Excerpted data Start Marker
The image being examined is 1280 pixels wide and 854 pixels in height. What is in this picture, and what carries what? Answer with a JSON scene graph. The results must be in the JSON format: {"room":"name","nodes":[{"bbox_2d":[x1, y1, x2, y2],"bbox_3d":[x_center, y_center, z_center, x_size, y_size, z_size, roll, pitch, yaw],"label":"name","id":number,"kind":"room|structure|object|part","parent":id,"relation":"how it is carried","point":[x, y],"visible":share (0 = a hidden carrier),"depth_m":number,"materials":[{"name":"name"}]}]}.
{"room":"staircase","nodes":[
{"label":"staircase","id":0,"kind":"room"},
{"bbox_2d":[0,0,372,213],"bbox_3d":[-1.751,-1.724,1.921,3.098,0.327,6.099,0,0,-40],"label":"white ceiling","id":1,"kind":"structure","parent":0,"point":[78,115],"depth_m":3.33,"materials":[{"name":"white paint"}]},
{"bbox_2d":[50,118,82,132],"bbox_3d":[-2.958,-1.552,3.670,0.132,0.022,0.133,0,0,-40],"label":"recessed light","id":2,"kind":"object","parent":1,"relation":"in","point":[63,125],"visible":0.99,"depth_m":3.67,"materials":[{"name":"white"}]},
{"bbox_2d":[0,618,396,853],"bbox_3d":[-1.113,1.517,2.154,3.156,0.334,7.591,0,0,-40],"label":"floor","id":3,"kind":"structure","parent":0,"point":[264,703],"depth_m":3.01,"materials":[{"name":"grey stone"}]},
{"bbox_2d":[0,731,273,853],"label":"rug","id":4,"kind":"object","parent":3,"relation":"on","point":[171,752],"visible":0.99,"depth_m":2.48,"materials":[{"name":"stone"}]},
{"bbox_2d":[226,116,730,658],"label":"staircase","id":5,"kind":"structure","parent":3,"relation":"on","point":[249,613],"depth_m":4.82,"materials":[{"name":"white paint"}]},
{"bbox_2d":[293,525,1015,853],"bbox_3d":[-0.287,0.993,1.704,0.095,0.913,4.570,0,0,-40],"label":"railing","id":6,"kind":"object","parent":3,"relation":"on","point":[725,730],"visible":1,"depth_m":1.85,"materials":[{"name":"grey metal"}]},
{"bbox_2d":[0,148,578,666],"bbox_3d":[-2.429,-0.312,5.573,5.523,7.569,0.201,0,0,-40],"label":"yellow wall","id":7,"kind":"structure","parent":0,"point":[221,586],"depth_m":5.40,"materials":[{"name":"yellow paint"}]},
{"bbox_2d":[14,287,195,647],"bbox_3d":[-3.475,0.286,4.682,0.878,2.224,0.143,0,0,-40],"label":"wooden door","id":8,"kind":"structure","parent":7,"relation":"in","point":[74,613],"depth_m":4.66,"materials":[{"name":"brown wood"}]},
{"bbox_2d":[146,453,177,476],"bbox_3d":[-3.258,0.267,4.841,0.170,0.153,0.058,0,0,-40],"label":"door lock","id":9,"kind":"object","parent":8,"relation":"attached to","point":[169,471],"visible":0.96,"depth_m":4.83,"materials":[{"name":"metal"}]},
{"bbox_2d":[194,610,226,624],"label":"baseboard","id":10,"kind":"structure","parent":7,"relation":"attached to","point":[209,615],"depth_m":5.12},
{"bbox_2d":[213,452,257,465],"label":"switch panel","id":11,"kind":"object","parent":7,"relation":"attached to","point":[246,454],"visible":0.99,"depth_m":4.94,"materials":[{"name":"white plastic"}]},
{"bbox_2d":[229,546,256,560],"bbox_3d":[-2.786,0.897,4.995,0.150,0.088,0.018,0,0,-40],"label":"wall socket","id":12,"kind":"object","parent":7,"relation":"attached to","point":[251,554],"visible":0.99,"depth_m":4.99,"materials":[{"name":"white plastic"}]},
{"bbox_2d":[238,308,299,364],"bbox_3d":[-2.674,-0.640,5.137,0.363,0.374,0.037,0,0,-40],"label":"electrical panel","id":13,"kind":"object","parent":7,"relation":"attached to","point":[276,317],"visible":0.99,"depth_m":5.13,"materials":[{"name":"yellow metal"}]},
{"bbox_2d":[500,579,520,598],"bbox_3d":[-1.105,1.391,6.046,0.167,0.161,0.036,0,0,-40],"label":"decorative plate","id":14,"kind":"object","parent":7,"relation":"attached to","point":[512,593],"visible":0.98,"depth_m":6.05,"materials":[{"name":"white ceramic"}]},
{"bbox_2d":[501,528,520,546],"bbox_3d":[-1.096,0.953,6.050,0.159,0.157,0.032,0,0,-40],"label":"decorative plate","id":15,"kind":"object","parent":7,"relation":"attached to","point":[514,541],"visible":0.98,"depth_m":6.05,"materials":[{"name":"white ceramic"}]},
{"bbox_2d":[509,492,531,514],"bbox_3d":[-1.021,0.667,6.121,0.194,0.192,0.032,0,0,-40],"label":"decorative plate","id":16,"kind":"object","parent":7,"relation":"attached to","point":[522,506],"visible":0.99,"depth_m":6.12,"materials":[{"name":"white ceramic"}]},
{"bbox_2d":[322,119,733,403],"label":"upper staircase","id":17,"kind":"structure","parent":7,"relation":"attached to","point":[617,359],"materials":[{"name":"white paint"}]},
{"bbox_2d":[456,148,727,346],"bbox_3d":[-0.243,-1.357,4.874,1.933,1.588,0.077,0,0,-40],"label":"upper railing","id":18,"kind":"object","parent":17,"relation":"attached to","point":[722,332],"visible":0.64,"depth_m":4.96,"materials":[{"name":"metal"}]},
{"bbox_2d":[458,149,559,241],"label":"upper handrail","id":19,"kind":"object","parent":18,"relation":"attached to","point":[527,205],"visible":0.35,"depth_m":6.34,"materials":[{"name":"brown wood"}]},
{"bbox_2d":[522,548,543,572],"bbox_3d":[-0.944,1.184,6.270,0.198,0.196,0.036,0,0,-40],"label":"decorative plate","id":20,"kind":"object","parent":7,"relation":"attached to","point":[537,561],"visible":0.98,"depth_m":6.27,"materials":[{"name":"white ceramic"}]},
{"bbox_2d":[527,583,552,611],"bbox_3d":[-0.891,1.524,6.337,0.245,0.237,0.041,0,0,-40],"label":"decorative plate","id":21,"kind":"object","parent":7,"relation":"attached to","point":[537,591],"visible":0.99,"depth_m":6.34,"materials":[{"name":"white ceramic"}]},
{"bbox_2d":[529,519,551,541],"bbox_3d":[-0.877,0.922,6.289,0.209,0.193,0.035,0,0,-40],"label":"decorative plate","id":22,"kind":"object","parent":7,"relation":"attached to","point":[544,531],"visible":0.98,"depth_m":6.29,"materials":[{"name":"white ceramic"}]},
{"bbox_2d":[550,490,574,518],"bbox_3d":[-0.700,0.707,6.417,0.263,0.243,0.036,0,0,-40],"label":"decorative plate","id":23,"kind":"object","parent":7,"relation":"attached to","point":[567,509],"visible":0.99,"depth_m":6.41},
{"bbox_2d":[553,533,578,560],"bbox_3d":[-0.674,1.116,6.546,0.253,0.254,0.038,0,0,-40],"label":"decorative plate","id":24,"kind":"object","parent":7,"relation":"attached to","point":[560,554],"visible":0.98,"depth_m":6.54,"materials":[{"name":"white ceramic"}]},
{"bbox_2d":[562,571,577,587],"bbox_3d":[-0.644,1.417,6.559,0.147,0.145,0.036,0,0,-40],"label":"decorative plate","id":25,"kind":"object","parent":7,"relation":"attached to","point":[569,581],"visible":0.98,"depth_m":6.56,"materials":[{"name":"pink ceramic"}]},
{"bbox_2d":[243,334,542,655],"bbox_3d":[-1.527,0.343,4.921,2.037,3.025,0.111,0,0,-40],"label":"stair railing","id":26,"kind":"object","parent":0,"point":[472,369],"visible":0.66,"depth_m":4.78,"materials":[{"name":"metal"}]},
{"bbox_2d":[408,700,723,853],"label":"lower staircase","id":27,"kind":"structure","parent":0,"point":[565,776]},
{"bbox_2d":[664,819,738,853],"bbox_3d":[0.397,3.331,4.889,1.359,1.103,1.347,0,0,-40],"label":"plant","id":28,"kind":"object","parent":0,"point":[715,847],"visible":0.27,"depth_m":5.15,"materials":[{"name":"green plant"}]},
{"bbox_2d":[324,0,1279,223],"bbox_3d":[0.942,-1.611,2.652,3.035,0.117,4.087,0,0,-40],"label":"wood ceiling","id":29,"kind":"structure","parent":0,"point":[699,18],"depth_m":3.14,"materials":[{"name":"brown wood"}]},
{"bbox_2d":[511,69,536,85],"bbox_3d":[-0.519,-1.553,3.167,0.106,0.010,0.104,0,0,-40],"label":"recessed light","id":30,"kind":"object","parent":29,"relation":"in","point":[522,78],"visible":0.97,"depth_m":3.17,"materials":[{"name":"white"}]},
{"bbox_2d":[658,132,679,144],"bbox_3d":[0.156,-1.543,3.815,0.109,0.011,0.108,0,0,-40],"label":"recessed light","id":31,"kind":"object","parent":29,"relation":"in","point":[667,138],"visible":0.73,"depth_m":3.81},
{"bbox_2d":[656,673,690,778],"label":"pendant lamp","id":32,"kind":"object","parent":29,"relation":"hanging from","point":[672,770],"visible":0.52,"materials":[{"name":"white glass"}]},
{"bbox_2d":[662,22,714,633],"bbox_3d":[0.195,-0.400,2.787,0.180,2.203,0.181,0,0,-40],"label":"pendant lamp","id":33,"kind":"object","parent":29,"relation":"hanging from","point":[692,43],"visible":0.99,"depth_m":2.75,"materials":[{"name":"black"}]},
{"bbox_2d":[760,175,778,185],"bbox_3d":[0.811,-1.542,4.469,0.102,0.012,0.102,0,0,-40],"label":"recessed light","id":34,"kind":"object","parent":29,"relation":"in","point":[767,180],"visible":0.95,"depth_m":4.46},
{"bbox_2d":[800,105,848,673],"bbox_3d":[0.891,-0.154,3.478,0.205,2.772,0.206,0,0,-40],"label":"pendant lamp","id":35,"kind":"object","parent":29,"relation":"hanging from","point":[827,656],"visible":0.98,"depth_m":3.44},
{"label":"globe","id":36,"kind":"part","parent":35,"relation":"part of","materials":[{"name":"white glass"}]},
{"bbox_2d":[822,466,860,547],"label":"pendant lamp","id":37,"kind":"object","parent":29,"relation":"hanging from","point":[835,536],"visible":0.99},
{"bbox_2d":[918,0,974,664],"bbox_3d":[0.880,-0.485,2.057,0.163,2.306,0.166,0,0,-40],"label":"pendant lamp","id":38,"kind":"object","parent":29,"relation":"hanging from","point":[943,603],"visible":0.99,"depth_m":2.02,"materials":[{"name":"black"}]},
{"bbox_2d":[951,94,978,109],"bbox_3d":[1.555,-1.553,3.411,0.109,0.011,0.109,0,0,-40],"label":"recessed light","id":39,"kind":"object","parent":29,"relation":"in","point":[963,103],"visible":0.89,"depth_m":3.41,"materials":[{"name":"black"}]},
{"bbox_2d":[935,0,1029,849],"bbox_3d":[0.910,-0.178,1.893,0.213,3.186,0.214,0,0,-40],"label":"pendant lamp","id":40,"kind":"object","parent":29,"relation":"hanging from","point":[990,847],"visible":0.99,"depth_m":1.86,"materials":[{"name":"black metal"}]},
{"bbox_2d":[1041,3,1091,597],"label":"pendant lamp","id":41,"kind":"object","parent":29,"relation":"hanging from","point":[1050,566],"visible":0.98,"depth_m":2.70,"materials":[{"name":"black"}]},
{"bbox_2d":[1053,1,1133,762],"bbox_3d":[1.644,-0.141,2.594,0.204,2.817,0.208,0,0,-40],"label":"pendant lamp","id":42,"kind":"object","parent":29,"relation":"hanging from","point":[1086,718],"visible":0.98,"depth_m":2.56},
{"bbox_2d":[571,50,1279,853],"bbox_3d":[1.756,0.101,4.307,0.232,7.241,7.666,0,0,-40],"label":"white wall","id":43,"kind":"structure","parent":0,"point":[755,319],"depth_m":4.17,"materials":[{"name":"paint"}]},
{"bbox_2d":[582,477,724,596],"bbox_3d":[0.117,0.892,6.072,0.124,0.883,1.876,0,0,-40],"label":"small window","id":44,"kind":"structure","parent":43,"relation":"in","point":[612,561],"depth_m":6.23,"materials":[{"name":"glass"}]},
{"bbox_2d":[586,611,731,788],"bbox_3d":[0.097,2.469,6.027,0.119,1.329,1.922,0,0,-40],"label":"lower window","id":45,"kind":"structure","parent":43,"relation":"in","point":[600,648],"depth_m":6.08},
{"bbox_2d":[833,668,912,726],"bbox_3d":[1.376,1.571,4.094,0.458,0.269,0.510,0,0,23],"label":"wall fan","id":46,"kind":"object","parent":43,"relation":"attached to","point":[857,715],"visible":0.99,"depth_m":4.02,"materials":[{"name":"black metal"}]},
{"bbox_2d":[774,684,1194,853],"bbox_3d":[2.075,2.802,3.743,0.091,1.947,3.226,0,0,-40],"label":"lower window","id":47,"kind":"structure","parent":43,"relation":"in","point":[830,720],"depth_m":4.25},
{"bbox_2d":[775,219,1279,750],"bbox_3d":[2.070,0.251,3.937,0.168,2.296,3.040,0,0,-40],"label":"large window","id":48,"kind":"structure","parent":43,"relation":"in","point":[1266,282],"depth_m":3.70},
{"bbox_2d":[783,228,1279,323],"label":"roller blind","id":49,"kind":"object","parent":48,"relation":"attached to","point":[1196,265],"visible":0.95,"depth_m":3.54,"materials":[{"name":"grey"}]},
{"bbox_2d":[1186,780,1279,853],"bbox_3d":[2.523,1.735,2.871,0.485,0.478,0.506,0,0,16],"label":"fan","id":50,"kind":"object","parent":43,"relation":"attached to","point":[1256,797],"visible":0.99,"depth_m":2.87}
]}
Excerpted data End Marker
▶ _Try it_:
Read the lines above. Gather those in which the string "grey" is found.

▶ _Solved problem_:
{"bbox_2d":[0,618,396,853],"bbox_3d":[-1.113,1.517,2.154,3.156,0.334,7.591,0,0,-40],"label":"floor","id":3,"kind":"structure","parent":0,"point":[264,703],"depth_m":3.01,"materials":[{"name":"grey stone"}]},
{"bbox_2d":[293,525,1015,853],"bbox_3d":[-0.287,0.993,1.704,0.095,0.913,4.570,0,0,-40],"label":"railing","id":6,"kind":"object","parent":3,"relation":"on","point":[725,730],"visible":1,"depth_m":1.85,"materials":[{"name":"grey metal"}]},
{"bbox_2d":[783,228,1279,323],"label":"roller blind","id":49,"kind":"object","parent":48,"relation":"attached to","point":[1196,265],"visible":0.95,"depth_m":3.54,"materials":[{"name":"grey"}]},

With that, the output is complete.